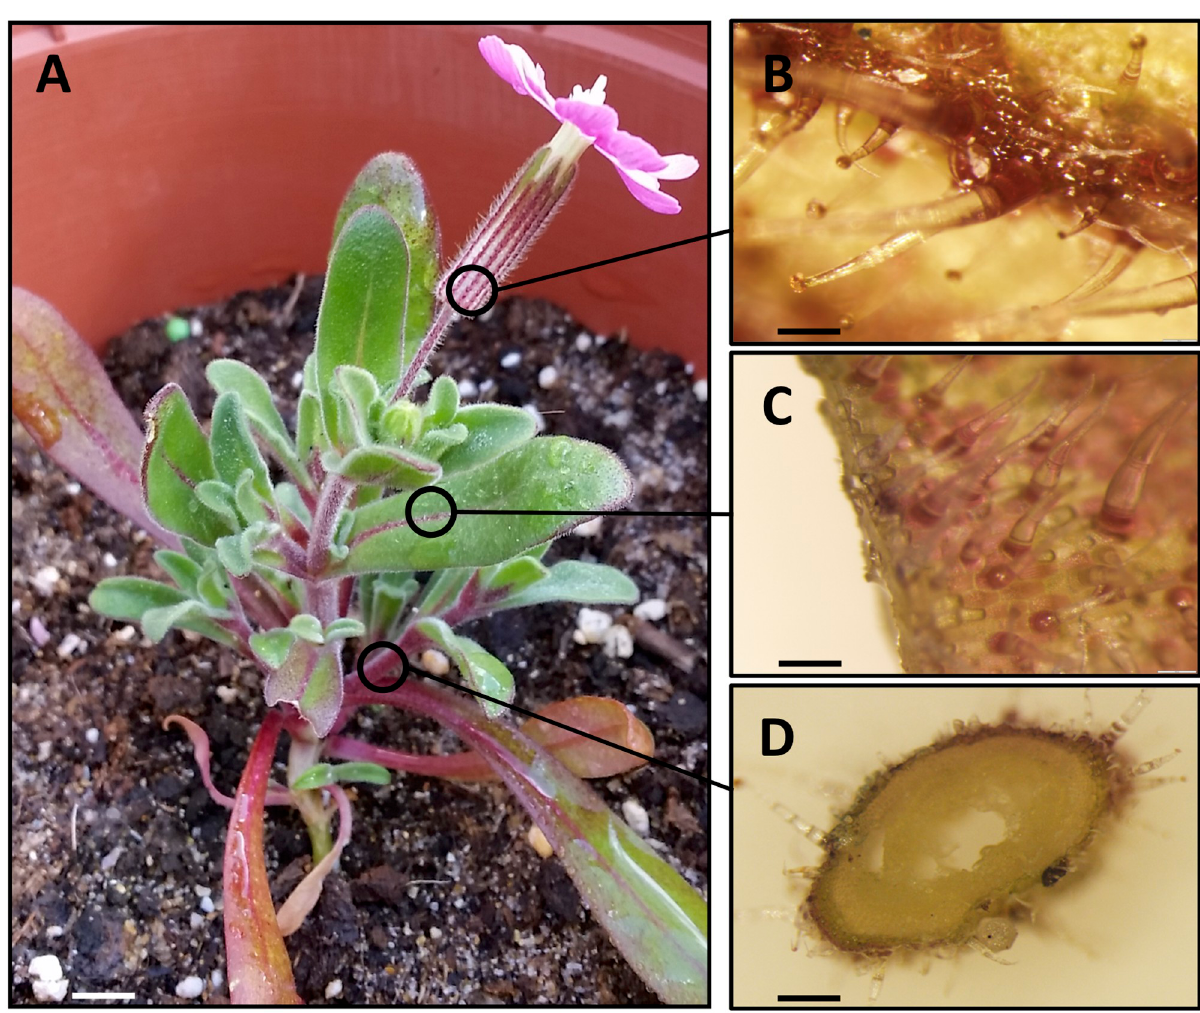
Fig 1. Detailed view of a Silene littorea plant (A) showing the accumulation of anthocyanins throughout the whole plant. Stereo-microscope photographs show pigments in the surface of the calyx ribs (B), adaxial surface of the leaf (C), and cross section of a stem (D). Scale bars: 5 mm (A), 0.5 mm (B, C), and 1 mm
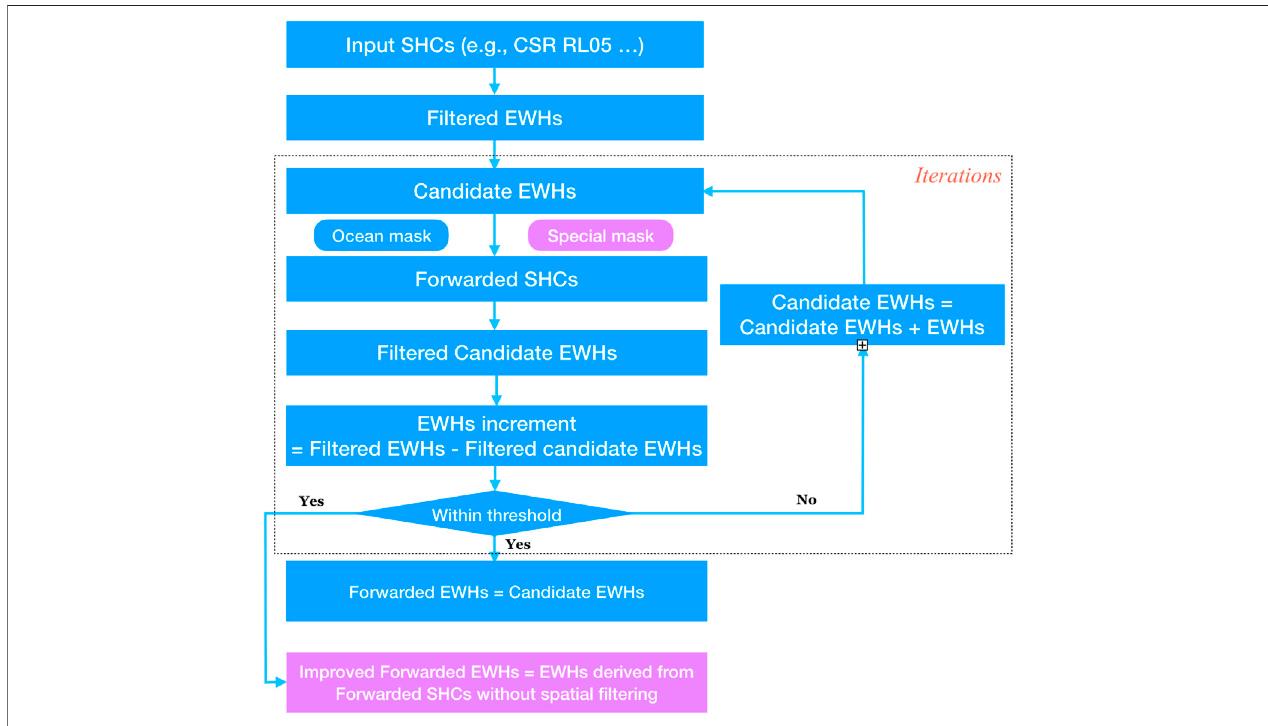
FIGURE 2 | The fl owchart of forward-modeling method. The pink text boxes relate to the improved forward modeling method.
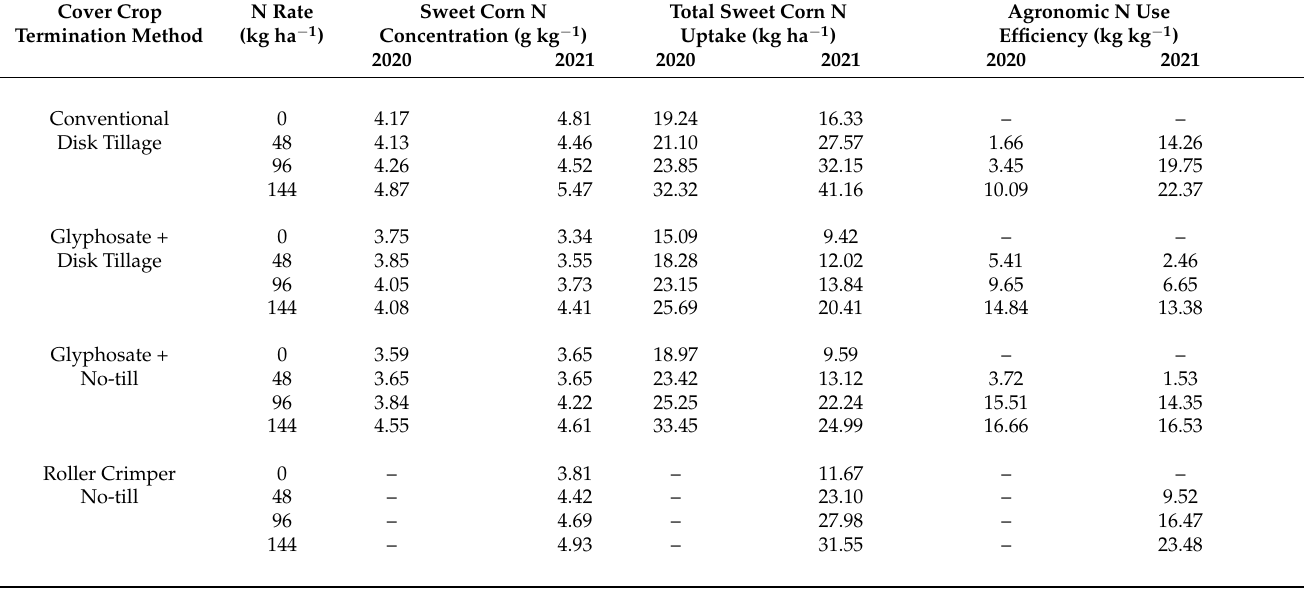
Table 4. Mean sweet corn N uptake and agronomic N use efficiency following different cover crop terminations and N fertilizer rates in South Deerfield, MA.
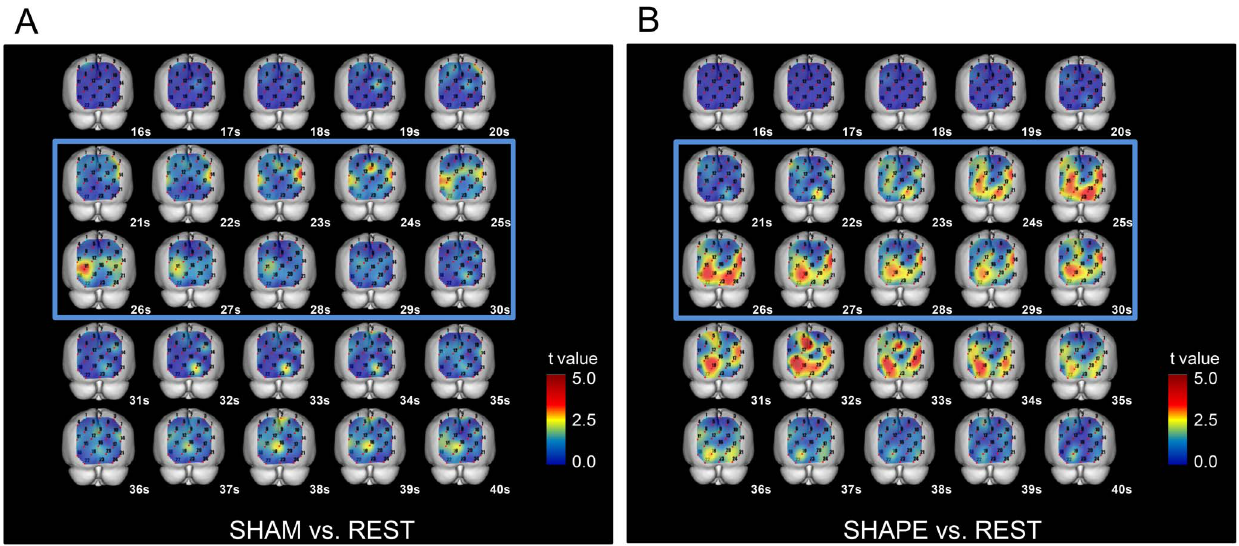
Figure 4. Cross-sectional statistical topographies showing differences in change in oxygenated hemoglobin concentration ([oxy- Hb]). A. Comparison between SHAM and REST sessions. The values for [oxy-Hb] during the task and post-task periods of the SHAM session were slightly but significantly increased (p , 0.05, paired t-test) as compared to those of the REST session in the posterior parietal cortex (BA7), extrastriate cortex (BA18, 19), and primary visual cortex (BA17). B. Comparison between SHAPE and REST sessions. The values for [oxy-Hb] during the task and post-task periods of the SHAPE session were significantly increased (p , 0.05, paired t-test) as compared to those of the REST session in the somatosensory association cortex (BA7), extrastriate cortex (BA18, 19), and striate cortex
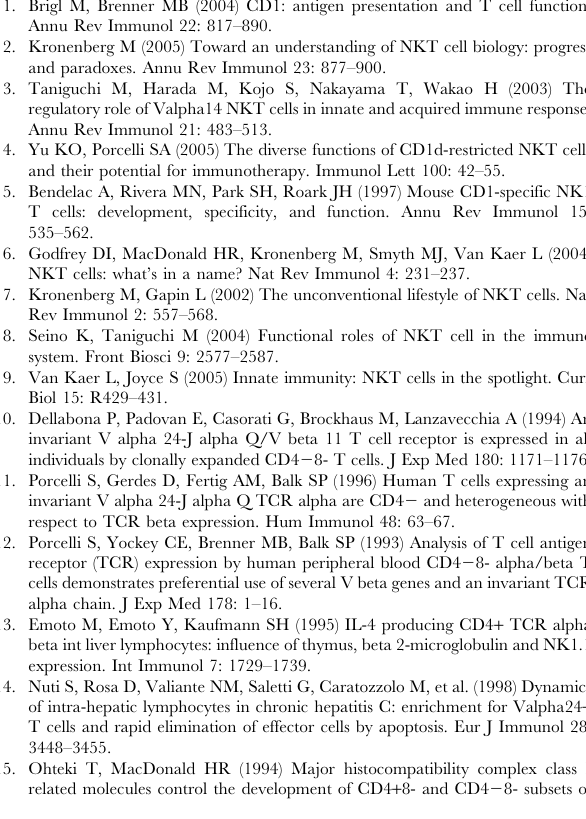
expanded in IL-2-containing media. These cells were re- and anti-CD28 in the presence of GolgiStop (6-8 hrs) and subsequently stained intracellularly with anti-IL-4 (PE) and anti- IFN- c (APC). Figure S2 Cytotoxic capacity of polarized neonatal Th cells. Polarized Th1 or Th2 neonatal lines were generated as in Figure S1. The cytotoxic capacity upon activation at different Th:3T3 ratios of these lines was assayed as in Figure 5B using 20ng/ml SEB for each. Experiments were performed in triplicate per donor; standard deviation is depicted. One representative donor out of three is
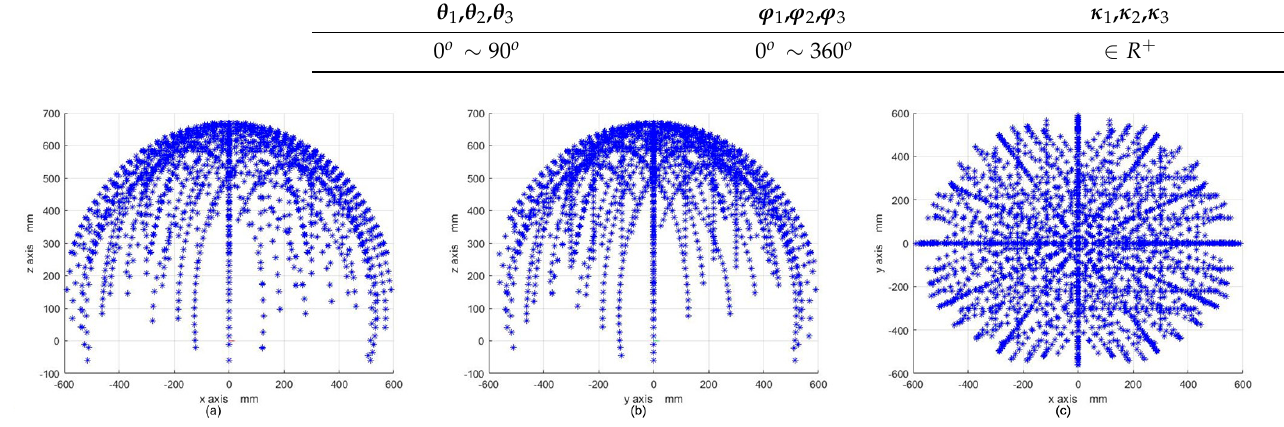
Figure 9. Working space analysis of the proposed continuum robot: ( a ) x -axis, ( b ) y -axis, ( c ) z -axis.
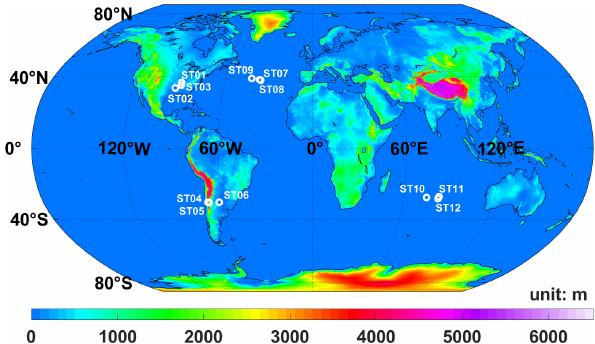
Figure 1. The 10arcmin global land topography. White circles are the locations of 12 sites, and the color bar represents global surface fluctuations. Topography data were abstracted from the ETOPO1 Ice Surface grid model (Amante and Eakins,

• WORK INSTRUCTION:
The lines to restate word for word run from the line that contains "Figure 9. Working" through the end of the entries above, both ends included. Leave out all pictures and write nothing else.

• EXERCISE ANSWER:
Figure 9. Working space analysis of the proposed continuum robot: ( a ) x -axis, ( b ) y -axis, ( c ) z -axis.
Figure 1. The 10arcmin global land topography. White circles are the locations of 12 sites, and the color bar represents global surface fluctuations. Topography data were abstracted from the ETOPO1 Ice Surface grid model (Amante and Eakins,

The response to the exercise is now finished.